Here is the table structure with the primary key set:
CREATE TABLE `GponPmOnuLocalInfos` (
`node_id_str` varchar(100) NOT NULL COMMENT 'Device hostname, unique identifier for the device in the network',
`subscription_id_str` varchar(100) NOT NULL COMMENT 'Subscription name',
`collection_id` bigint(20) unsigned NOT NULL COMMENT 'Identifies the sampling round',
`collection_start_time` datetime DEFAULT NULL COMMENT 'Identifies the start time of the sampling round',
`name` varchar(100) DEFAULT NULL COMMENT 'ONU name, format: v_ani.f.s.p.onuid',
`channel` varchar(100) DEFAULT NULL,
`index` int(10) unsigned DEFAULT NULL,
`olt_rx_power` int(10) DEFAULT NULL COMMENT 'Optical power received by the OLT optical module from the ONU, unit: 0.01dBm',
`online_duration` int(10) unsigned DEFAULT NULL COMMENT 'Online duration, unit: seconds',
`last_down_time` int(10) unsigned DEFAULT NULL COMMENT 'Last offline time',
`last_down_cause` int(10) unsigned DEFAULT NULL COMMENT 'Last offline cause',
`onu_status` int(10) unsigned DEFAULT NULL COMMENT 'ONU status, 1-online, 2-offline, 255-invalid',
PRIMARY KEY (`node_id_str`,`subscription_id_str`,`collection_id`)

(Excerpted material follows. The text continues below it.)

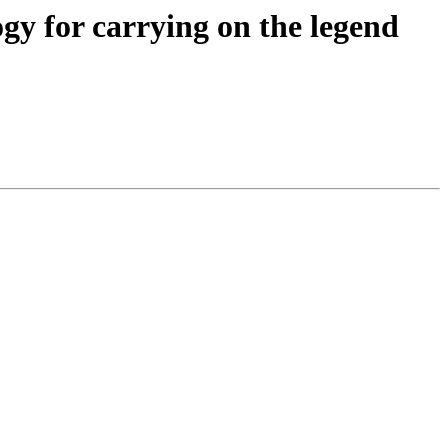
gy for carrying on the legend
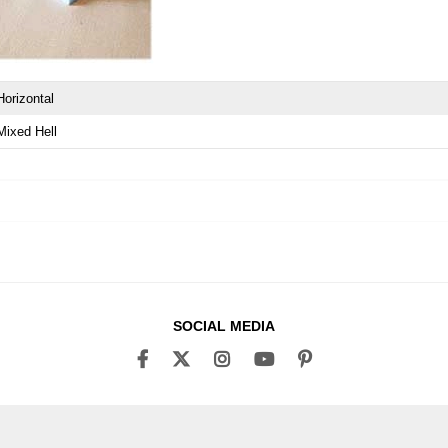
Horizontal
Mixed Hell
SOCIAL MEDIA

) SHARD_ROW_ID_BITS = 4 PRE_SPLIT_REGIONS=3;
Monitor the upper and lower disks, or restart the insert program, then use dstat 1 or vmstat 1 to output the host status, and take a screenshot.
All three TiDBs have connections, and each has exceeded 10 minutes.
It’s not a clustered table, right? Try changing it to a clustered table and see if it works.
Take a look at the disk monitoring:
Why are there still intermittent lines? Did TiKV crash?
There have been crashes after around 9 PM.
What is the storage? SSD? Mechanical? I still suggest running the insert again and taking a screenshot of the system status (dstat 1 or vmstat 1), or checking the disk monitoring in Prometheus.
Take a look at the table structure, how should it be modified:
CREATE TABLE `GponPmOnuLocalInfos` (
`node_id_str` varchar(100) NOT NULL COMMENT 'Device hostname, unique identifier for the device in the network',
`subscription_id_str` varchar(100) NOT NULL COMMENT 'Subscription name',
`collection_id` bigint(20) unsigned NOT NULL COMMENT 'Identifies the sampling round',
`collection_start_time` datetime DEFAULT NULL COMMENT 'Identifies the start time of the sampling round',
`name` varchar(100) DEFAULT NULL COMMENT 'ONU name, format: v_ani.f.s.p.onuid',
`channel` varchar(100) DEFAULT NULL,
`index` int(10) unsigned DEFAULT NULL,
`olt_rx_power` int(10) DEFAULT NULL COMMENT 'Optical power received by the OLT optical module from the ONU, unit: 0.01dBm',
`online_duration` int(10) unsigned DEFAULT NULL COMMENT 'Online duration, unit: seconds',
`last_down_time` int(10) unsigned DEFAULT NULL COMMENT 'Last offline time',
`last_down_cause` int(10) unsigned DEFAULT NULL COMMENT 'Last offline reason',
`onu_status` int(10) unsigned DEFAULT NULL COMMENT 'ONU status, 1-online, 2-offline, 255-invalid',
PRIMARY KEY (`node_id_str`,`subscription_id_str`,`collection_id`)
) SHARD_ROW_ID_BITS = 4 PRE_SPLIT_REGIONS=3;
Add the keyword after the primary key: CLUSTERED
You didn’t set AUTO_RANDOM when creating the table, so there is a hotspot issue with the writes.